Several revered heroes of World War II fought against the Axis powers. Jimmy Doolittle led the first raid on Japan after the attack on Pearl Harbor. James H. Howard was an ace pilot who was credited with a dozen victories during the war.
Guy Gabaldon was also a WWII hero, but for a very different reason. This is the story of how the Navy became the Pied Piper of Saipan.
Gabaldon learned to speak Japanese in his youth.
Guy Gabaldon was born in Los Angeles in 1926. He grew up in Skid Row in a multi-ethnic neighborhood. At the age of 12, he was taken in by a Japanese family called the Nakanos. According to the future war hero, the Nakano have become like a second family. And Gabaldon said he learned to speak Japanese by taking classes with the Nakano children.
The Nakanos were sent to an internment camp like many other Japanese-American families when World War II broke out. Gabaldon, who had gone to Alaska to work in a cannery, returned to California at the age of 17 to join the army. Prior to being assigned, he attended the Navy Enlisted Japanese Language School at Camp Elliot in San Diego.
The situation in Saipan.
The defense of Saipan, the largest island of the Northern Mariana Islands, was of crucial importance to the Japanese army. The heavily garrisoned area was one of the last lines of defense before opposing armies could enter the Japanese mainland. Due to the proximity of the fighting, many civilians were also in the area.
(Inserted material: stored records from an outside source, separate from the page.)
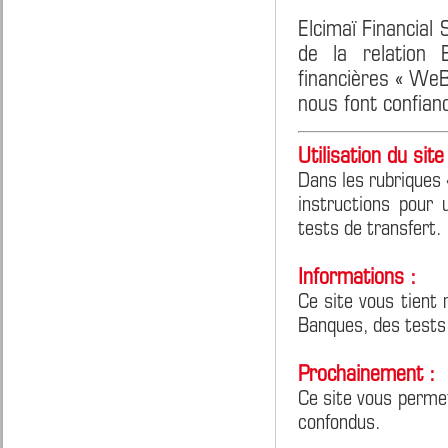
Elcimaï Financial
de la relation 
financières « We
nous font confian
Utilisation du site 
Dans les rubriques 
instructions pour 
tests de transfert.
Informations :
Ce site vous tient 
Banques, des tests
Prochainement :
Ce site vous perme
confondus.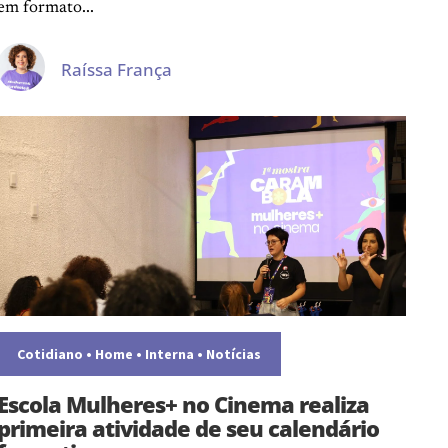
em formato...
Raíssa França
Cotidiano
•
Home
•
Interna
•
Notícias
Escola Mulheres+ no Cinema realiza
primeira atividade de seu calendário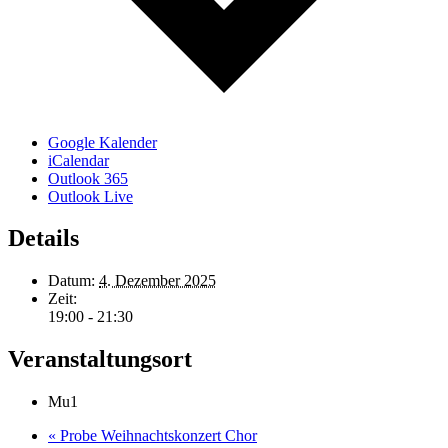
Google Kalender
iCalendar
Outlook 365
Outlook Live
Details
Datum:
4. Dezember 2025
Zeit:
19:00 - 21:30
Veranstaltungsort
Mu1
«
Probe Weihnachtskonzert Chor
The Battle of Saipan, which began on June 15, 1944, was going incredibly badly for the Japanese army. Military leaders told troops on the ground that there was no surrender. In fact, they were told either to kill seven enemy combatants or to commit suicide. And many Japanese soldiers have opted for suicide. The practice has become so common that jumping spots on the island have become known as Suicide Cliff and Banzai Cliff.
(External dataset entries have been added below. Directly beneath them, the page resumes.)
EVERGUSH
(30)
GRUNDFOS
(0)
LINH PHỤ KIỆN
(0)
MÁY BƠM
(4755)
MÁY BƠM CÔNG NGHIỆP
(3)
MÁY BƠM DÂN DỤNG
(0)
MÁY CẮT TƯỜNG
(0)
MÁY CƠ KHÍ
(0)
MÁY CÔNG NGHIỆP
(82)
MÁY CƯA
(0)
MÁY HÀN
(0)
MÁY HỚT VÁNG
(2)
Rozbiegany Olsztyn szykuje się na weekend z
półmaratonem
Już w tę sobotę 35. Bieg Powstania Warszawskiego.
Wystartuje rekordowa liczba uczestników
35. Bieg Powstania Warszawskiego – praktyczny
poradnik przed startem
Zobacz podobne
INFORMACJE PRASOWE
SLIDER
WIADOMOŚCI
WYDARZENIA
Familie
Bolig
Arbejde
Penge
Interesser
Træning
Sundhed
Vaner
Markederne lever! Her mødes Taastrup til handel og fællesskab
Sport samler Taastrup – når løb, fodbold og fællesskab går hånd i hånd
The Marine becomes the Pied Piper.
Gabaldon arrived in Saipan in the thick of the fighting in 1945. On his first day, he convinced a handful of Japanese soldiers to surrender to the Americans. The Marine was reprimanded for leaving his post and threatened with a court martial. Yet the following night Gabaldon again crossed over to the Japanese side and returned with 50 prisoners.
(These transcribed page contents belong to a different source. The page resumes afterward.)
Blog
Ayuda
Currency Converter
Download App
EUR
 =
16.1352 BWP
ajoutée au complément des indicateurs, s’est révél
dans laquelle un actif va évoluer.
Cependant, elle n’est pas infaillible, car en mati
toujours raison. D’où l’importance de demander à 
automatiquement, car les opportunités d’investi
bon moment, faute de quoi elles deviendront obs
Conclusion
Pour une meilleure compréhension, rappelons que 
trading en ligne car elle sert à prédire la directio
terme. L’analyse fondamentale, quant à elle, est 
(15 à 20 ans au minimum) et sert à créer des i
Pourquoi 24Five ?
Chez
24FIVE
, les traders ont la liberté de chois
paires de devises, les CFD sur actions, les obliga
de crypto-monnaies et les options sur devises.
According to the Marine, he approached a cave, shot two guards and shouted in Japanese, “You are surrounded and have no choice but to surrender. Get out and you won’t be killed! I assure you that you will be treated well. We don’t want to kill you! After the second night, Gabaldon says his commanding officer allowed him to continue operating as a “lone wolf.”
Gabaldon continued his actions on the island of Tinian, bringing the total number of Japanese surrenders to 1,500. At Tinian, Gabaldon was seriously wounded in a machine gun ambush but recovered from his wounds. His commanding officer, Captain John Schwabe, recommended him for the Medal of Honor. Instead, the Marine was awarded the Silver Star. The Marine Corps later elevated Gabaldon’s Silver Star to the Navy Cross.
Some have questioned the story
In the years following World War II, some people began to wonder if Gabaldon could really have convinced 1,500 people to surrender. Robert Sheeks, who also served in Saipan, claimed that Gabaldon was a self-promoter who exaggerated the impact of his efforts. Author Gerald Meehl also conducted interviews with other soldiers who claimed the Navy was abusive to the Japanese. Ultimately, however, Gabaldon’s claims were backed up by both his commanding officer and military intelligence.
Television and cinema.
Gabaldon was discharged from the army due to his battle wounds and moved to Mexico. His story became known to the general public in 1957 when he appeared on the NBC television show This is Your Life. The former Marine was on TV again in 1960, appearing on To Tell the Truth.
Holywood was also eager to tackle the story. In 1960 a film based on Gabaldon’s exploits was released. The film, From Hell to Eternity, starred Jeffrey Hunter. Gabaldon worked on the film as a consultant.
Later life and legacy.
In 1964, Gabaldon attempted to enter politics, losing an election for a Californian seat in the United States Congress. He returned to Saipan in 1970, running a seafood business and a children’s camp. He wrote a book about his experiences, titled Saipan: Suicide Island in 1990. Gabaldon died in 2006 at the age of 80 and was buried with full honors at Arlington National Cemetery.